Terminal 3 β€” Frontend (HTML UI)#

cd Automating-the-Information-Extraction\info-extractor\frontend
python -m http.server 5173

Open in browser:

http://127.0.0.1:5173/extractor_ui.html

Workflow Overview#

Automating the Information Extraction workflow


Extraction Logic#

  • Heuristics provide evidence-backed values whenever possible.

  • If LLM extraction is enabled, LLM output is applied first.

  • Missing or null fields are filled using heuristics.

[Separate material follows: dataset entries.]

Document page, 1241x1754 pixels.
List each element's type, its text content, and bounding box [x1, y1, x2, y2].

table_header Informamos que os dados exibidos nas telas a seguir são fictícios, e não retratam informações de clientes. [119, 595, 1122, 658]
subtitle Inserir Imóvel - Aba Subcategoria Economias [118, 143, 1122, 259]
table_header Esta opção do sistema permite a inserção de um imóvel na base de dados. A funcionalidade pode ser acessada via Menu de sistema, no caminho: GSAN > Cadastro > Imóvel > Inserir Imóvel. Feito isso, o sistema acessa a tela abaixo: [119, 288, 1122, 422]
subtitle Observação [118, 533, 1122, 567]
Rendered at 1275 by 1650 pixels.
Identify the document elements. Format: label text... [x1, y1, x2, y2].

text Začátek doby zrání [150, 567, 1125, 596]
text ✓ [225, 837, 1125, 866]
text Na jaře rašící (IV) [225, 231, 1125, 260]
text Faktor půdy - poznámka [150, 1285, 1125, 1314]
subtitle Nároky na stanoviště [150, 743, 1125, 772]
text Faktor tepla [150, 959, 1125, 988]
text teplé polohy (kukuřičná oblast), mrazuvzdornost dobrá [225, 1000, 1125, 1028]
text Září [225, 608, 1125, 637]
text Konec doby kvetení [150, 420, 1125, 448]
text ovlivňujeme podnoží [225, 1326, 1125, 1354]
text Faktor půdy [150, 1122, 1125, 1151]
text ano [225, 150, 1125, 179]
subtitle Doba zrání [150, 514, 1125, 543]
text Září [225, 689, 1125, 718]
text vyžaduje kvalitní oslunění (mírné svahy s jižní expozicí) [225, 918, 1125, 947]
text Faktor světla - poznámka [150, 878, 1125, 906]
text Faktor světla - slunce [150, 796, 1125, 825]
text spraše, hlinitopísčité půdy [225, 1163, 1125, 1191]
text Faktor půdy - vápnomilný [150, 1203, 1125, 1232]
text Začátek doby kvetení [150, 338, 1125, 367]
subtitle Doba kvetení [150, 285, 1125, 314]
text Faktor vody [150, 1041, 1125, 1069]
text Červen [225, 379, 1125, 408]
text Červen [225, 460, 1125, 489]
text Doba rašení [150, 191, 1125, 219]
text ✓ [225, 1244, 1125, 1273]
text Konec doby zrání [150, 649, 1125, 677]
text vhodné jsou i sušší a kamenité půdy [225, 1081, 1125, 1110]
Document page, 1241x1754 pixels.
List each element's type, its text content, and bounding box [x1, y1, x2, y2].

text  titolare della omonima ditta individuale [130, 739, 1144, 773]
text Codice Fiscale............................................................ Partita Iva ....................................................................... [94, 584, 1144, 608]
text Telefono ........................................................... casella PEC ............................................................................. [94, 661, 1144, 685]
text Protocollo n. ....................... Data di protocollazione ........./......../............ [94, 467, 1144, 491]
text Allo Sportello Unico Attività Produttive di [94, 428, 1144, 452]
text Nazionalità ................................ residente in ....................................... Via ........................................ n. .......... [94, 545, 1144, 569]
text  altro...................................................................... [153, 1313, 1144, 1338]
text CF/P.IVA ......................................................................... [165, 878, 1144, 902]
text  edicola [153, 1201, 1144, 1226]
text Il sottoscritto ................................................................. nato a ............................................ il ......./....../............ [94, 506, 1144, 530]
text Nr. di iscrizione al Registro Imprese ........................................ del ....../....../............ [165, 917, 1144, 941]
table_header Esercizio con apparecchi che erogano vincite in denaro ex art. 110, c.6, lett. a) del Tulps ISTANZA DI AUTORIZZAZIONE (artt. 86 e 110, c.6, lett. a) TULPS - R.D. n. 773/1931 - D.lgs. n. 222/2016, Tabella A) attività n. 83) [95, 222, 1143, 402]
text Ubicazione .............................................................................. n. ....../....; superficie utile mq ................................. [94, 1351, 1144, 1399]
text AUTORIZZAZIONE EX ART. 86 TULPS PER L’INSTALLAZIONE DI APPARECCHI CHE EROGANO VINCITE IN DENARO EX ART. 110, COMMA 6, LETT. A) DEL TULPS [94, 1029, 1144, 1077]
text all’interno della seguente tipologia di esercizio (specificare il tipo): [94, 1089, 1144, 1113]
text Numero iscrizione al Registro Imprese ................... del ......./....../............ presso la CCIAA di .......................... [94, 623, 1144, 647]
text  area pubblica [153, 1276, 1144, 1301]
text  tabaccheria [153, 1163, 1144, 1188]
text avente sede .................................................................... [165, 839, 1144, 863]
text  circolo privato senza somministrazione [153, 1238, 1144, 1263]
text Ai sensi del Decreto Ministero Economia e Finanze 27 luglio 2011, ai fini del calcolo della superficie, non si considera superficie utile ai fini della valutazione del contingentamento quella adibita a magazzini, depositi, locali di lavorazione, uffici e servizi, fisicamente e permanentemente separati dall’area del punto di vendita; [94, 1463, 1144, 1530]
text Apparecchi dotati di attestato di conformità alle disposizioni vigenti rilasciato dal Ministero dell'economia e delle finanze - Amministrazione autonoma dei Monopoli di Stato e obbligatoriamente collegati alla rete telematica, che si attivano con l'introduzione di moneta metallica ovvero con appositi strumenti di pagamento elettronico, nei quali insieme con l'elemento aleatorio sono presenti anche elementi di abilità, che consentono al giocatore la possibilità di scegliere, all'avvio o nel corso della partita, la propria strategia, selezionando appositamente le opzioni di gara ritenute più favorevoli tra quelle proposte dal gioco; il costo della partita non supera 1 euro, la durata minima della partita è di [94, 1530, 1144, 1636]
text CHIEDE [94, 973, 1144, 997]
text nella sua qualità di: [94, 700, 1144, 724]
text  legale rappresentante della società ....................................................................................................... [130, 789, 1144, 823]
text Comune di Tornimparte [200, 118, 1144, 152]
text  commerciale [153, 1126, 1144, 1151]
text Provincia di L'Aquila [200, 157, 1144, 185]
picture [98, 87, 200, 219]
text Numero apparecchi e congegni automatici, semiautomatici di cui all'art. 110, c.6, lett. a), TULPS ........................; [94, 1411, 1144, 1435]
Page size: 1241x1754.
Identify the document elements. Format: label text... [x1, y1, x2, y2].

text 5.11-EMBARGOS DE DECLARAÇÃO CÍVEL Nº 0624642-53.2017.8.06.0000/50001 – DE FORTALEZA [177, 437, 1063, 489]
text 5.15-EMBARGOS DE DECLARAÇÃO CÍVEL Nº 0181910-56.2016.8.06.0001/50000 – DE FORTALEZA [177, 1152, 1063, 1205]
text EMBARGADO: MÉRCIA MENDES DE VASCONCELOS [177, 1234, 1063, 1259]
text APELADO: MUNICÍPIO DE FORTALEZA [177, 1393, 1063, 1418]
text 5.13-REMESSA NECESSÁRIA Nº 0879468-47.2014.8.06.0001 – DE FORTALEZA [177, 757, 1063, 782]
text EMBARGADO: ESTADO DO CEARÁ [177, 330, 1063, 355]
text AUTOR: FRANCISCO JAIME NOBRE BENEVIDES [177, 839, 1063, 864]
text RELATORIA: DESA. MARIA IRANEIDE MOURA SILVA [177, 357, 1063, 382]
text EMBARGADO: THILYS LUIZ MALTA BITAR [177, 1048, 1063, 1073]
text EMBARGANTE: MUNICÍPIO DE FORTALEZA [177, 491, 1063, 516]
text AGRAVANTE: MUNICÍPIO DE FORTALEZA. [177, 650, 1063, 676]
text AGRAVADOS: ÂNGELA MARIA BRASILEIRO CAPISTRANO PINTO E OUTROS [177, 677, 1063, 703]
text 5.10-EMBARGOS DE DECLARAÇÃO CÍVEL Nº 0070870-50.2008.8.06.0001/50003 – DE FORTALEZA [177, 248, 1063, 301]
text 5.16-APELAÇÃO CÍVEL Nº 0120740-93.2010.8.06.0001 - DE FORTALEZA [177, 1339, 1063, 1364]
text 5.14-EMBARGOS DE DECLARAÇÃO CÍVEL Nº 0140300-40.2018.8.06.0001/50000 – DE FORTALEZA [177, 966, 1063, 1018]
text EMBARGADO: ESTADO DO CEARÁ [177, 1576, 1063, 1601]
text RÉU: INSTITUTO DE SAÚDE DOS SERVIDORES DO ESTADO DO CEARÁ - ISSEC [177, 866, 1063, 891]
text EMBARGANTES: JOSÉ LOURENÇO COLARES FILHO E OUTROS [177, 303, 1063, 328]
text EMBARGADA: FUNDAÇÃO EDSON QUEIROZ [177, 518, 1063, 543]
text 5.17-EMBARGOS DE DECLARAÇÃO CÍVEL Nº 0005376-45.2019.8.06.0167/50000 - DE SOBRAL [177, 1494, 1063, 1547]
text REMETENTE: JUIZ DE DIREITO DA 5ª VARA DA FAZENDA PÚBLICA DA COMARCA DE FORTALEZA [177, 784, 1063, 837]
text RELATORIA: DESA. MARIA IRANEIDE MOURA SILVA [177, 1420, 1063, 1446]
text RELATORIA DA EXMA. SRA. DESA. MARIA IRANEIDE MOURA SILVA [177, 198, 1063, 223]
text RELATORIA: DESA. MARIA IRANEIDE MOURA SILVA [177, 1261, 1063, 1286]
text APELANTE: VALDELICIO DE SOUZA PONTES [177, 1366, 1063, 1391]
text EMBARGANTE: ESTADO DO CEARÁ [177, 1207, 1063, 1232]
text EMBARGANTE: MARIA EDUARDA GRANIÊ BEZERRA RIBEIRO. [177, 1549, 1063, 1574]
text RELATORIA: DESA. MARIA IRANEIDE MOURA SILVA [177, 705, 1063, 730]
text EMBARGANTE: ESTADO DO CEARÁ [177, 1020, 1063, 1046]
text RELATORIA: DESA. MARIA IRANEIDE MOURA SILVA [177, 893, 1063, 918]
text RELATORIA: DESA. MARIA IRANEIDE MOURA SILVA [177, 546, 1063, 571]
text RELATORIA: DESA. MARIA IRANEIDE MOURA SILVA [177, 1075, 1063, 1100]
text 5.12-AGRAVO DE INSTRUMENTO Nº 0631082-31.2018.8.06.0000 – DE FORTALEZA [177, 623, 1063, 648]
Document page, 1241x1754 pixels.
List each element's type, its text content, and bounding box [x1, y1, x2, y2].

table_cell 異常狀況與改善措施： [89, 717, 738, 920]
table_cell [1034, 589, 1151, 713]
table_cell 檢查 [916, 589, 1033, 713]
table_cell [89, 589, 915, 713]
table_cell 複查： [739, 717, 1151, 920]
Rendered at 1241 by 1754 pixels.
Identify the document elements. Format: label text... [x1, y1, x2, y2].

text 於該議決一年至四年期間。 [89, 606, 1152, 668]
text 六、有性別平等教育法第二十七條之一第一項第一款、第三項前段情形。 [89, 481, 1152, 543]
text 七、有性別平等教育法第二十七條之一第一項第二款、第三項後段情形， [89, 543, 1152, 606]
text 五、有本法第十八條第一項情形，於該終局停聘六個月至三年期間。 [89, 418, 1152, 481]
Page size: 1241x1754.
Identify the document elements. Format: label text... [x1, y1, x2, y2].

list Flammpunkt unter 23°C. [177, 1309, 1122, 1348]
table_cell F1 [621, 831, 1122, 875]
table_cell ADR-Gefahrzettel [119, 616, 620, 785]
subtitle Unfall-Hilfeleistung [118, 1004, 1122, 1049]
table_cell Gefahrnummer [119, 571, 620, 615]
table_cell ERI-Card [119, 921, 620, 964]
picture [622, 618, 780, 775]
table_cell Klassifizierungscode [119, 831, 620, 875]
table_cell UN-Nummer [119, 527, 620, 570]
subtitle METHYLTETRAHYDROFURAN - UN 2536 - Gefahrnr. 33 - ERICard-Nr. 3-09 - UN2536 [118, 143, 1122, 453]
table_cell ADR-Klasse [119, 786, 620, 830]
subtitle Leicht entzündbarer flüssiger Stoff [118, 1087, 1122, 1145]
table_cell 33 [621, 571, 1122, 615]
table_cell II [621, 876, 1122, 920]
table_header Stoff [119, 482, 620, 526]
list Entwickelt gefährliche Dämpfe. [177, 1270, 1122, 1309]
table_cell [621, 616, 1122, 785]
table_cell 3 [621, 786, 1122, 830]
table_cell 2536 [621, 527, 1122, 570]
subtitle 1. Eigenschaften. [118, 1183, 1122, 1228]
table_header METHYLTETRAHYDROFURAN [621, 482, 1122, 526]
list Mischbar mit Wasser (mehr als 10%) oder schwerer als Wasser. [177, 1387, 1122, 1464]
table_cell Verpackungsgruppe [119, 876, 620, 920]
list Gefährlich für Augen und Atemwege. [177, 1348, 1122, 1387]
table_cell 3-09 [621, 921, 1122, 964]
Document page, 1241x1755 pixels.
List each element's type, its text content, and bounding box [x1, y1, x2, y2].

  • Final output always conforms to the generated JSON Schema.


Integration with Other Tools#

Tool

Purpose

Info-Extractor Role

Review Buddy

Paper collection

Receives papers to extract from

Elicit

AI screening

Complements with structured extraction

Excel / R / Python

Statistical analysis

Consumes structured outputs


Use Cases#

Info-Extractor is ideal for:

  • Systematic Reviews: PRISMA-compliant data extraction

  • Meta-Analysis: Collecting statistical inputs for quantitative synthesis

  • Scoping Reviews: Mapping study characteristics across domains

  • Evidence Synthesis: Compiling structured findings from many papers

  • Quality Assessment: Consistent evaluation of study quality


Best Practices#

  • Define your extraction schema before starting the extraction process to ensure consistency.

  • Avoid changing schemas mid-way through a review unless absolutely necessary.

  • Keep schemas version-controlled for traceability.

Quality Control#

Always validate extracted data through:

  • Manual double-checking of critical fields

  • Inter-rater reliability checks for meta-analysis inputs

  • Schema validation logs


Data and Reproducibility Notes#

  • Do not commit large PDFs or private datasets to GitHub.

  • Store PDFs locally in non-tracked directories.

  • Commit only code, schemas, and small example outputs to version control.